OSError: 'seaborn' is not a valid package style, path of style file, URL of style file, or library style name (library styles are listed in `style.available`)

In [None]:
# Load the data
df = pd.read_csv('results/Caste_results.csv')

# Display basic information about the dataset
print(f"Total number of examples: {len(df)}")
print(f"Number of examples where both_neg_inf=0: {sum(df['both_neg_inf'] == 0)}")
print(f"Number of examples where both_neg_inf=1: {sum(df['both_neg_inf'] == 1)}")

In [None]:
# Filter for cases where both_neg_inf=0
valid_cases = df[df['both_neg_inf'] == 0]

# Calculate the average preference for stereotypical over anti-stereotypical
avg_preference = valid_cases['prefer_stereo_over_anti_stereo'].mean()
print(f"Average preference for stereotypical over anti-stereotypical when both_neg_inf=0: {avg_preference:.3f}")
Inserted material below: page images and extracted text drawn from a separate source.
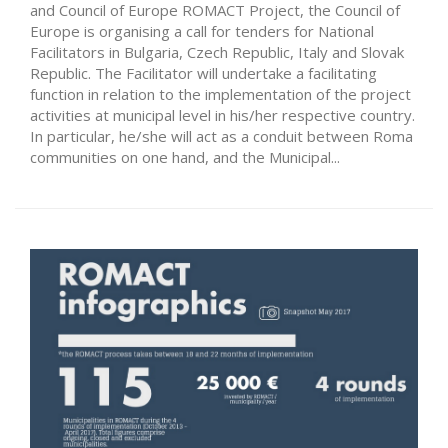
and Council of Europe ROMACT Project, the Council of
Europe is organising a call for tenders for National
Facilitators in Bulgaria, Czech Republic, Italy and Slovak
Republic. The Facilitator will undertake a facilitating
function in relation to the implementation of the project
activities at municipal level in his/her respective country.
In particular, he/she will act as a conduit between Roma
communities on one hand, and the Municipal...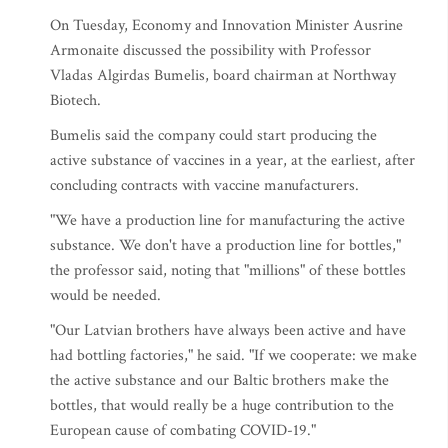
On Tuesday, Economy and Innovation Minister Ausrine
Armonaite discussed the possibility with Professor
Vladas Algirdas Bumelis, board chairman at Northway
Biotech.
Bumelis said the company could start producing the
active substance of vaccines in a year, at the earliest, after
concluding contracts with vaccine manufacturers.
"We have a production line for manufacturing the active
substance. We don't have a production line for bottles,"
the professor said, noting that "millions" of these bottles
would be needed.
"Our Latvian brothers have always been active and have
had bottling factories," he said. "If we cooperate: we make
the active substance and our Baltic brothers make the
bottles, that would really be a huge contribution to the
European cause of combating COVID-19."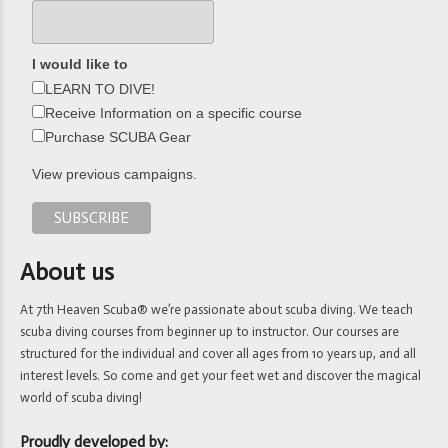
I would like to
LEARN TO DIVE!
Receive Information on a specific course
Purchase SCUBA Gear
View previous campaigns.
About us
At 7th Heaven Scuba® we’re passionate about scuba diving. We teach
scuba diving courses from beginner up to instructor. Our courses are
structured for the individual and cover all ages from 10 years up, and all
interest levels. So come and get your feet wet and discover the magical
world of scuba diving!
Proudly developed by: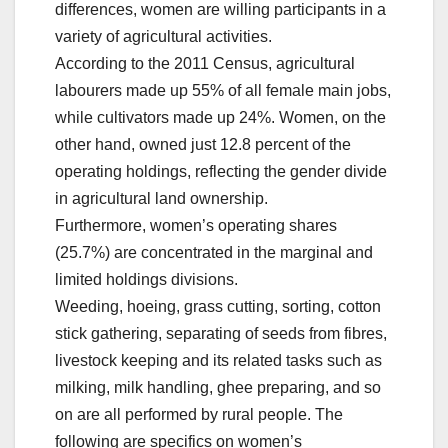
differences, women are willing participants in a
variety of agricultural activities.
According to the 2011 Census, agricultural
labourers made up 55% of all female main jobs,
while cultivators made up 24%. Women, on the
other hand, owned just 12.8 percent of the
operating holdings, reflecting the gender divide
in agricultural land ownership.
Furthermore, women’s operating shares
(25.7%) are concentrated in the marginal and
limited holdings divisions.
Weeding, hoeing, grass cutting, sorting, cotton
stick gathering, separating of seeds from fibres,
livestock keeping and its related tasks such as
milking, milk handling, ghee preparing, and so
on are all performed by rural people. The
following are specifics on women’s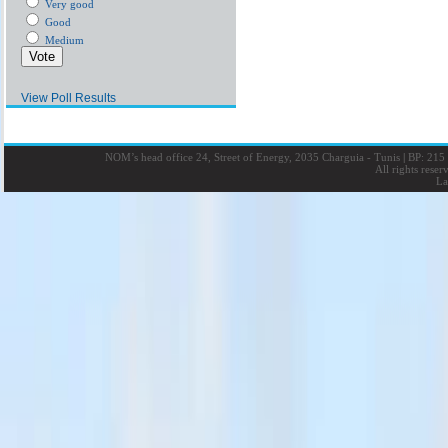
Very good
Good
Medium
View Poll Results
NOM’s head office 24, Street of Energy, 2035 Charguia - Tunis
|
BP: 215 
All rights rese
La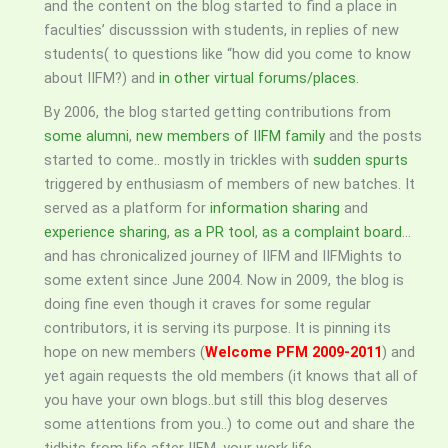
and the content on the blog started to find a place in
faculties’ discusssion with students, in replies of new
students( to questions like “how did you come to know
about IIFM?) and
in other virtual forums/places.
By 2006, the blog started getting contributions from
some alumni
,
new members of IIFM family
and the posts
started to come.. mostly in trickles with
sudden spurts
triggered by enthusiasm of members of new batches. It
served as a platform for
information sharing
and
experience sharing
,
as a PR tool
,
as a complaint board
…
and has chronicalized journey of IIFM and IIFMights to
some extent since June 2004. Now in 2009, the blog is
doing fine even though it craves for some regular
contributors, it is serving its purpose. It is pinning its
hope on new members (
Welcome PFM 2009-2011
) and
yet again requests the old members (it knows that all of
you have your own blogs..but still this blog deserves
some attentions from you..) to come out and share the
# Calculate the percentage of cases preferring stereotypical
percent_prefer_stereo = valid_cases['prefer_stereo_over_anti_stereo'].mean() * 100
print(f"Percentage of cases preferring stereotypical: {percent_prefer_stereo:.1f}%")

In [None]:
# Create a bar plot of the preference distribution
plt.figure(figsize=(8, 6))
sns.countplot(x='prefer_stereo_over_anti_stereo', data=valid_cases)
plt.title('Distribution of Stereotypical vs Anti-stereotypical Preferences\n(when both_neg_inf=0)')
plt.xlabel('Preference (0=Anti-stereotypical, 1=Stereotypical)')
plt.ylabel('Count')
plt.show()

In [None]:
# Analyze by target groups
target_analysis = valid_cases.groupby('Target_Stereotypical')['prefer_stereo_over_anti_stereo'].agg(['mean', 'count'])
target_analysis.columns = ['Preference Rate', 'Count']
target_analysis['Preference Rate'] = target_analysis['Preference Rate'] * 100
print("\nPreference analysis by target group:")
print(target_analysis)

## Summary of Findings

This analysis shows the model's tendency to prefer stereotypical over anti-stereotypical completions when both logits are valid (not negative infinity). The results are broken down by target groups to understand if there are any patterns in the bias across different caste groups.